-------- TEXTO EXTRAÍDO

La constitución aseguró, de este modo, que los pueblos pudieran participar orgánicamente en el Estado a todos los niveles. Primero por la participación directa en los cabildos, luego a través de delegados comunales en la Asamblea provincial y finalmente por medio de los delegados provinciales en un Senado descentralizado87.
La nueva Constitución fue un nuevo golpe para los intereses patriciado de Santiago, al igual que para los terratenientes y la Iglesia (esta última ya afectada por la supresión de conventos con menos de ocho religiosos, la confiscación de propiedades llevada a cabo por Freire y el destierro de un obispo realista88), ya que proclamaba la abolición de los mayorazgos y de determinados privilegios eclesiásticos, además de permitir el culto privado a los disidentes.
3.8. El nacimiento del «Ejército Libertador»
En mayo de 1829 se celebraron las primeras elecciones presidenciales bajo la nueva Constitución. Se proclamaría como presidente a quien obtuviera la mayoría absoluta de sufragios y Vicepresidente la segunda. Francisco Antonio Pinto ganó la presidencia. Sin embargo, ante la aparente precariedad de su salud, la vicepresidencia adquirió una importancia de primer orden. De los tres candidatos restantes a la vicepresidencia, ninguno obtuvo la mayoría necesaria para ser elegido. Ya que la Constitución no recogía ninguna indicación sobre esta materia, las cámaras, con mayoría pipiola, escogieron al coronel Joaquín Vicuña, quien había obtenido la cuarta mayoría, pasando por encima de los otros candidatos, Francisco Ruiz-Tagle y Joaquín Prieto, Comandante del Ejército del Sur.

----------------
-------- DATOS PROPORCIONADOS

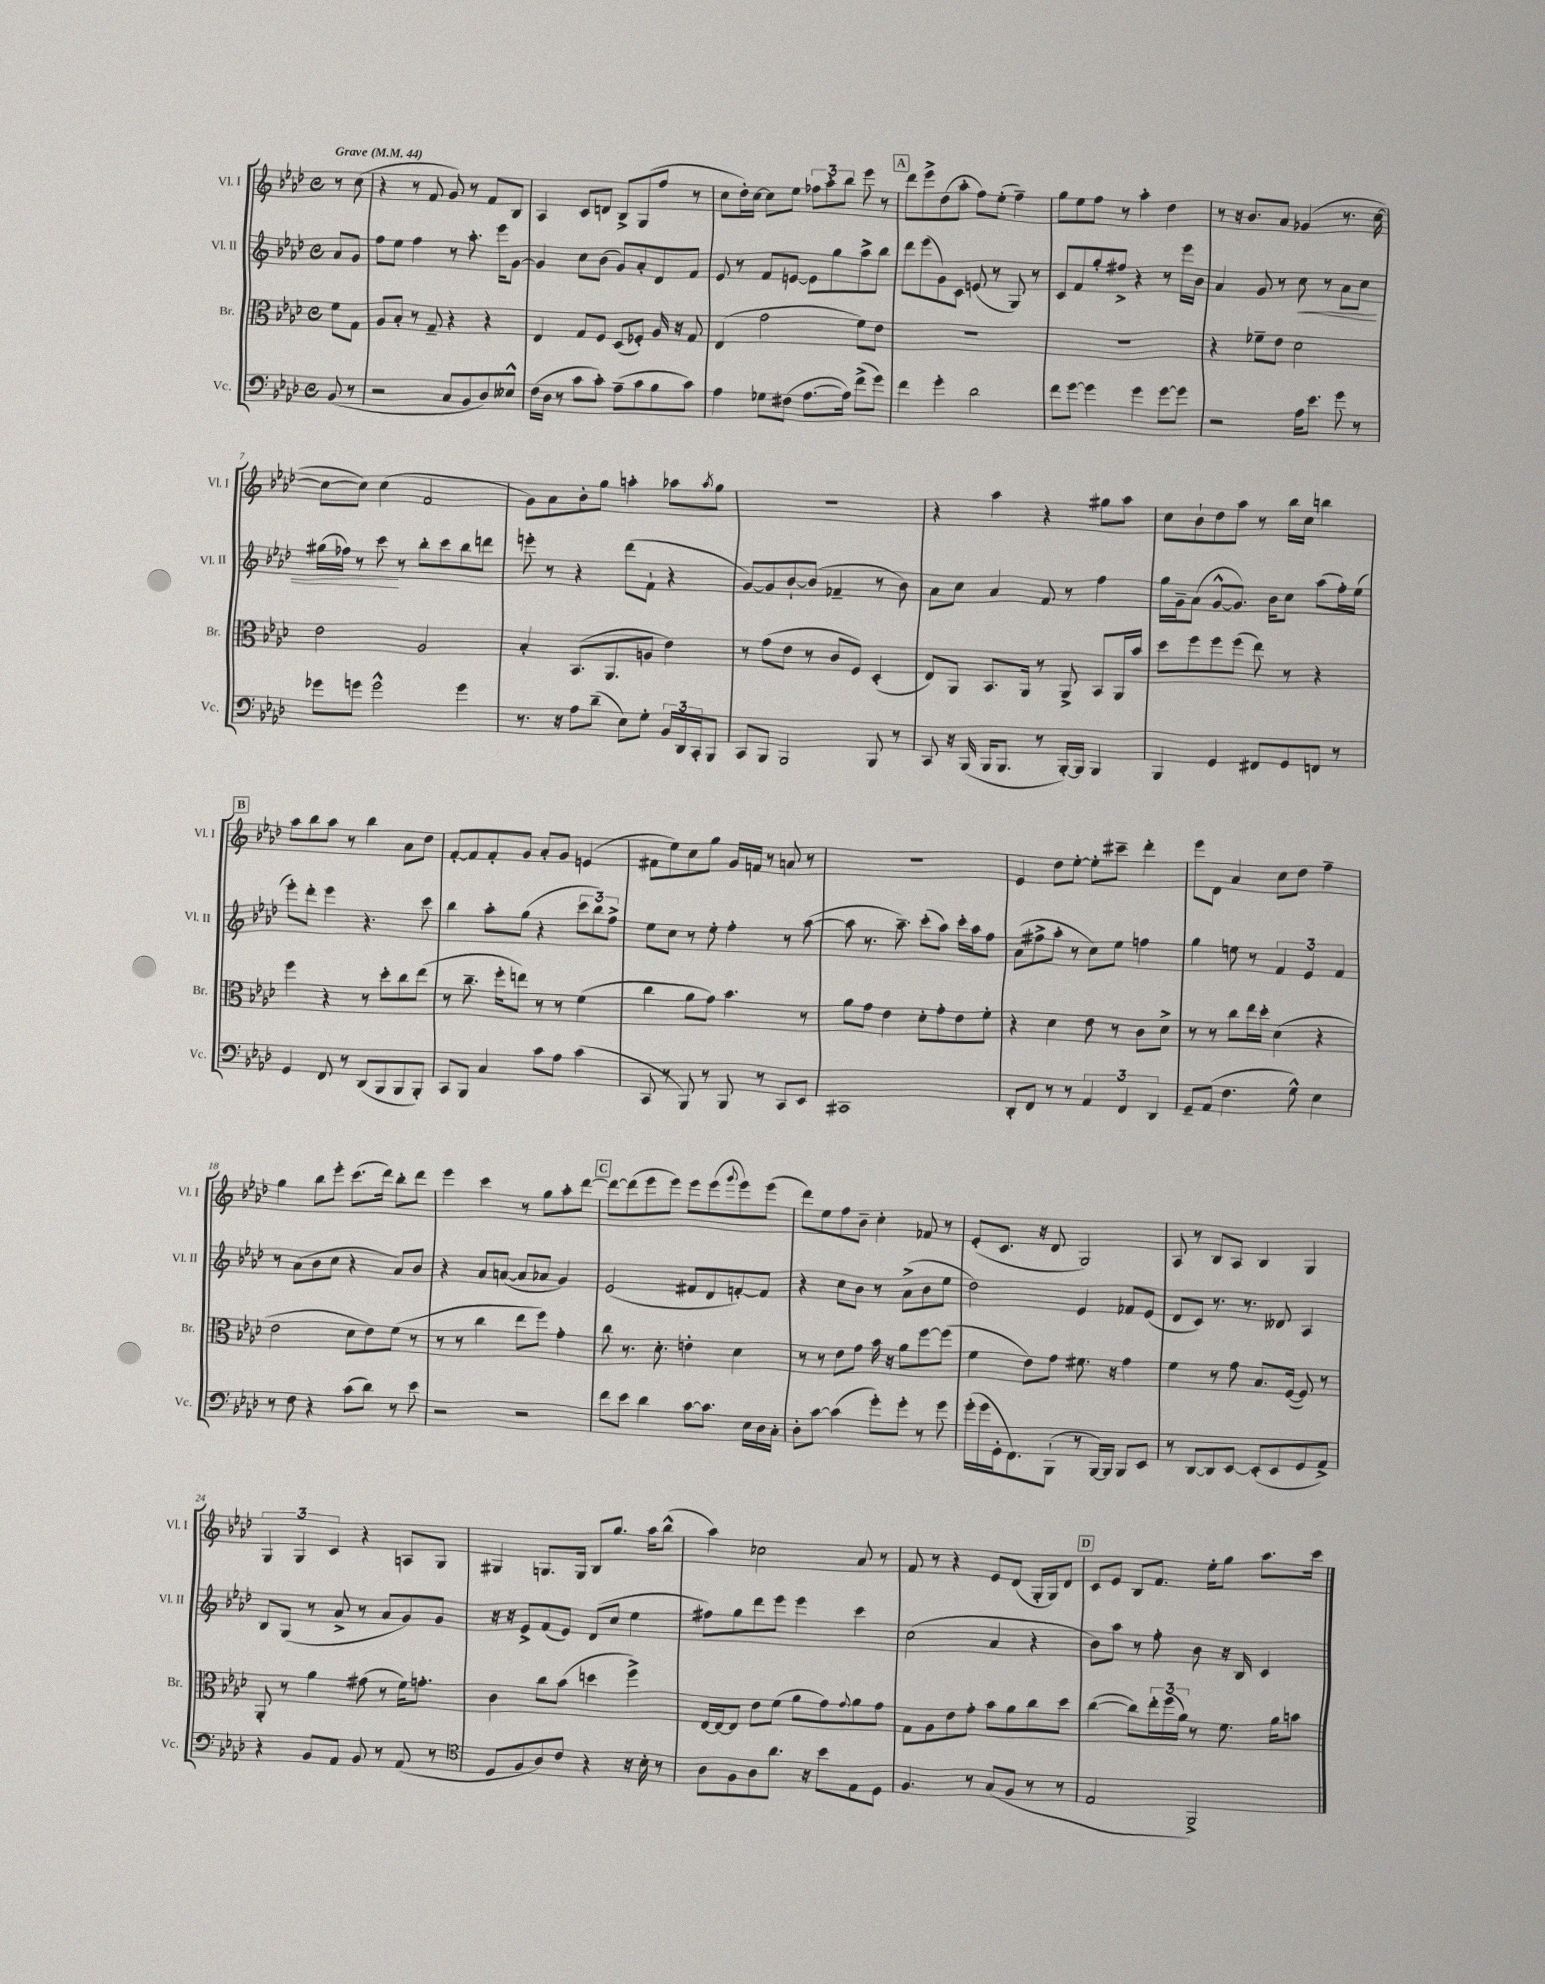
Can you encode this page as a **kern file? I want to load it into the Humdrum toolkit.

----------------

__TAREAS SOLICITADAS__.
(a) Según el texto extraído, ¿por qué la vicepresidencia adquirió una importancia de primer orden tras las elecciones de mayo de 1829? Responda en una a tres oraciones.
(b) Traduzca al inglés esta oración del texto extraído: «En mayo de 1829 se celebraron las primeras elecciones presidenciales bajo la nueva Constitución».

__LISTA DE SOLUCIONES__.
(a) La vicepresidencia adquirió una importancia de primer orden por la aparente precariedad de la salud de Francisco Antonio Pinto, que había ganado la presidencia.

(b) In May 1829, the first presidential elections under the new Constitution were held.